Wednesday, November 4, 2009

My Legacy to Leave...?

So...
I had a moment in psych the other day that made me stop and think about my life and what I hope to pass onto my kids (or at least those I spend a lot of time with).
Actually, that was the point of the exercise. My professor asked each of us to come up with one thing, one saying, one idea that we'd like to pass on to future generations. What is it that, when they think of me and the values I tried to instill, would come to mind?

I thought pretty hard about it, actually. What do I want people to think about, when they think of me? What did I think was important that they remember?

As the professor went around the room, having everyone say their answer out loud, I was honestly shocked. All 15 other members said things about how important it is to finish your education or to follow the golden rule. And while I agree with both those sentiments, not once did they cross my mind. Not once.
And I'm not sure if that's a good or a bad thing.

Because my answer was:
It's OK to make mistakes. It's how recover from them that defines you. And whatever it is that you choose to do, be sure to do it with your whole heart.


Now, I said that because I believe it.
And it's not like I don't think education or the golden rule are important. They certainly are. But...those are a given for me. Of course you need to get an education. Of course you should be treating others well. Those should be second nature. So...that's not what I want 'my thing' to be.
When I'm gone, and people remember me, I want them to remember more than the golden rule. I want them to remember that I encouraged them to make mistakes and then learn from them; to be themselves - more than that, to find themselves; to do what makes them truly happy, not just happy for the moment; and to be wholehearted in every aspect of life.
I hope I already live that...or at least encourage that.

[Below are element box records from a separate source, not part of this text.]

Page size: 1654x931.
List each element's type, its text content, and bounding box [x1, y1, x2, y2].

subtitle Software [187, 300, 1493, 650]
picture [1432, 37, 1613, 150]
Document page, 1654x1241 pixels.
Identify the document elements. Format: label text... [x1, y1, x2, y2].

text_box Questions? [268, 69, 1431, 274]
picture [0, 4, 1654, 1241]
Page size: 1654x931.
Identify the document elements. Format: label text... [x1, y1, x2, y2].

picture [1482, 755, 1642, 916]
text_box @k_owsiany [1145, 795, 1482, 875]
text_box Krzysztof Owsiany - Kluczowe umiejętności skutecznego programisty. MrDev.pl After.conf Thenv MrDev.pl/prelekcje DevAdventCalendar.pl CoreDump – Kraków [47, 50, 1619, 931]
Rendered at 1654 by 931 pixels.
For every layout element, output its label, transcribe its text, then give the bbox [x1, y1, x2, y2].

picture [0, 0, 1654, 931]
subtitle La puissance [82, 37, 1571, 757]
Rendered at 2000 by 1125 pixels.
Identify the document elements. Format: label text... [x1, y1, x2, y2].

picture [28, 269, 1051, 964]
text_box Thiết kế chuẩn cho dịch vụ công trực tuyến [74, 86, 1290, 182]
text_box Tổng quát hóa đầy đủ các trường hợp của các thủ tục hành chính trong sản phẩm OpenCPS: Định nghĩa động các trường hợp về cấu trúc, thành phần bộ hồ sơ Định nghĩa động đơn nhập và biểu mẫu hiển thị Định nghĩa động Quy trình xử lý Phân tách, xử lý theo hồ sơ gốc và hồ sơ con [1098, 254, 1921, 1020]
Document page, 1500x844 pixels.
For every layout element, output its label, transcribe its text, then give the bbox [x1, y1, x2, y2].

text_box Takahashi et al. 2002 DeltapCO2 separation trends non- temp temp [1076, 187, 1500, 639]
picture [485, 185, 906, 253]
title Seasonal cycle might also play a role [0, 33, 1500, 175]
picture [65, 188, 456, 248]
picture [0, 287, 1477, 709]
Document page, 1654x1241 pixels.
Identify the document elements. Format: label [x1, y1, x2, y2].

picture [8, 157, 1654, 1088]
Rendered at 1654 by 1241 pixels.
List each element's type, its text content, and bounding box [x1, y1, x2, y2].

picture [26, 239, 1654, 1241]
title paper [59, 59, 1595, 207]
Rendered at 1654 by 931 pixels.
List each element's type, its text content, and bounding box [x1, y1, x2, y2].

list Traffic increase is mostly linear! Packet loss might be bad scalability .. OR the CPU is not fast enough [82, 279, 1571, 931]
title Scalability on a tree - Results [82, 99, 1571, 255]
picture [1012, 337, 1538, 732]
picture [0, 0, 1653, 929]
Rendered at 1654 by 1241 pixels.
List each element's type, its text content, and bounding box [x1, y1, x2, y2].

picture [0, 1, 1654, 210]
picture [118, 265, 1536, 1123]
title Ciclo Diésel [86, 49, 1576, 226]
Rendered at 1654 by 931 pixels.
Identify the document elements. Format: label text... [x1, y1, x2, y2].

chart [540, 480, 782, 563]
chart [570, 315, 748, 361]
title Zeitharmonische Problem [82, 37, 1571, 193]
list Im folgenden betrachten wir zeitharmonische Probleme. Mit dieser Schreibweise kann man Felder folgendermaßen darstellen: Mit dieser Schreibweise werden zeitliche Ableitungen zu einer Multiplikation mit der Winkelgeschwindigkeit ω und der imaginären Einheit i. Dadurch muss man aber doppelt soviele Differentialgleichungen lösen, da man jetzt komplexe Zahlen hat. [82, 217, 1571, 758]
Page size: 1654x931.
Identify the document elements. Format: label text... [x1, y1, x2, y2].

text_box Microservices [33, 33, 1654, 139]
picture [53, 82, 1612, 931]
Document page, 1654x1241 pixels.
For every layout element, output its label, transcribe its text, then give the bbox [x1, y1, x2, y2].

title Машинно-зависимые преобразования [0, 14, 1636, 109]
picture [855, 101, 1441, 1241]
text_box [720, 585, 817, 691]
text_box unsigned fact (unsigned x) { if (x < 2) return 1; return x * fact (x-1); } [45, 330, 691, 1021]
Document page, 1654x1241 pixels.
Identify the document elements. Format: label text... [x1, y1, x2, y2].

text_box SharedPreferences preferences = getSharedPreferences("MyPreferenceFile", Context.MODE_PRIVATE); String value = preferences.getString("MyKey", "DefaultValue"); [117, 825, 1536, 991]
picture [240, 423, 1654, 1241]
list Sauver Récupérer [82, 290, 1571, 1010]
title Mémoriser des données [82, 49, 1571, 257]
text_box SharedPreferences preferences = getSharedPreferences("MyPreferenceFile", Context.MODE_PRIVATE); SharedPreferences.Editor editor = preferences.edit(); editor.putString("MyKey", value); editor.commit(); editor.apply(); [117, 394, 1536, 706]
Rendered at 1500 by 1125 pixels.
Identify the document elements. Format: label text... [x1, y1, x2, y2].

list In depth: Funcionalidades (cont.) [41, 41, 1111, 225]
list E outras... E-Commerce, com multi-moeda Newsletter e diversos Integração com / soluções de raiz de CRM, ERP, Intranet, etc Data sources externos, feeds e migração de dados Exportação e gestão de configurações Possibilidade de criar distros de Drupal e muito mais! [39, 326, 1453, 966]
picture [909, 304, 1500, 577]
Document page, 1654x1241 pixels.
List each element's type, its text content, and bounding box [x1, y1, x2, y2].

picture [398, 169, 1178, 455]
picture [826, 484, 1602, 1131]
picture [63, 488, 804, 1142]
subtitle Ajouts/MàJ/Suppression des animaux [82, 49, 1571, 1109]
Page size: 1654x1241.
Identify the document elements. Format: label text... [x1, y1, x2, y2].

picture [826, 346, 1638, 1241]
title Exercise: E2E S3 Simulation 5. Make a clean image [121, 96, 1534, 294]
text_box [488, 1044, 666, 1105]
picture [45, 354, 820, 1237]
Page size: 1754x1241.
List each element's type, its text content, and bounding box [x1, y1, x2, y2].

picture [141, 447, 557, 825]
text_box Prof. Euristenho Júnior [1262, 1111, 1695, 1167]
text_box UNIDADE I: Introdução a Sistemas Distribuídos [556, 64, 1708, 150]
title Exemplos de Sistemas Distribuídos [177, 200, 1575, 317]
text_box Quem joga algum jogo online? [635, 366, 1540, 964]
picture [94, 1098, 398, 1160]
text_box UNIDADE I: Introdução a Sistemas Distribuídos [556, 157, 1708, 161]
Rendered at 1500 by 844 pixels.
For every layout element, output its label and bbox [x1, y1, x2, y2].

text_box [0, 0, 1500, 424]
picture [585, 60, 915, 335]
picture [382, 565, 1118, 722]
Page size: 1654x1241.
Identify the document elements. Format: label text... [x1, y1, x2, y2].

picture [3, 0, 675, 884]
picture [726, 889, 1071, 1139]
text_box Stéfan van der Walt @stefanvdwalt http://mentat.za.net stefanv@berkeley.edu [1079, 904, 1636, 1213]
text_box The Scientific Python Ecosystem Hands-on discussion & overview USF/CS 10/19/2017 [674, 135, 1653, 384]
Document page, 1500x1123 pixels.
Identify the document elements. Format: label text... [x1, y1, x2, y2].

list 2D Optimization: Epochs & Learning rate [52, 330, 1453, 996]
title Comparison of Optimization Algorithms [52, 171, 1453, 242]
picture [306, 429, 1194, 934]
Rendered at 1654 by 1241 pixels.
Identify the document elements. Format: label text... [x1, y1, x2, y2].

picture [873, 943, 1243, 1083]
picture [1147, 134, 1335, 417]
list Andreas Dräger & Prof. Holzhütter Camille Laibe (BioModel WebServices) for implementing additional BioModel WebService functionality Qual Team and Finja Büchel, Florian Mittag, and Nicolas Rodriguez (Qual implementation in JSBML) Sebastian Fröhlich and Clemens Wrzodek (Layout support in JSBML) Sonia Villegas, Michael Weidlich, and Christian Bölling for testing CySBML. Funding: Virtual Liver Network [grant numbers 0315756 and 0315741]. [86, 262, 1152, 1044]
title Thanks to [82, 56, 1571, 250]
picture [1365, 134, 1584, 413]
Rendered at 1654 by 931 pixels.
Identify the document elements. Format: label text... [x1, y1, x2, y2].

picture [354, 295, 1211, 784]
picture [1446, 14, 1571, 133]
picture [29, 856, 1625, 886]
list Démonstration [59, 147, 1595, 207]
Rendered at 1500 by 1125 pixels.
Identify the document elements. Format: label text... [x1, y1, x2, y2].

So...I'm thinking that I'll either be a really good parent...or a really bad one.
:-/

1 comment:

Anonymous said...

So it's Danielle.. cuz I'm a stalker lol

And I read this and quite honestly - those points hadn't crossed my mind either. And the funny part was, I wasn't even thinking of like "common sense/reassuring" types of sayings. I was thinking about like quotes that I would say or something. so you're not alone lol either that or we're both going to be shitty parents.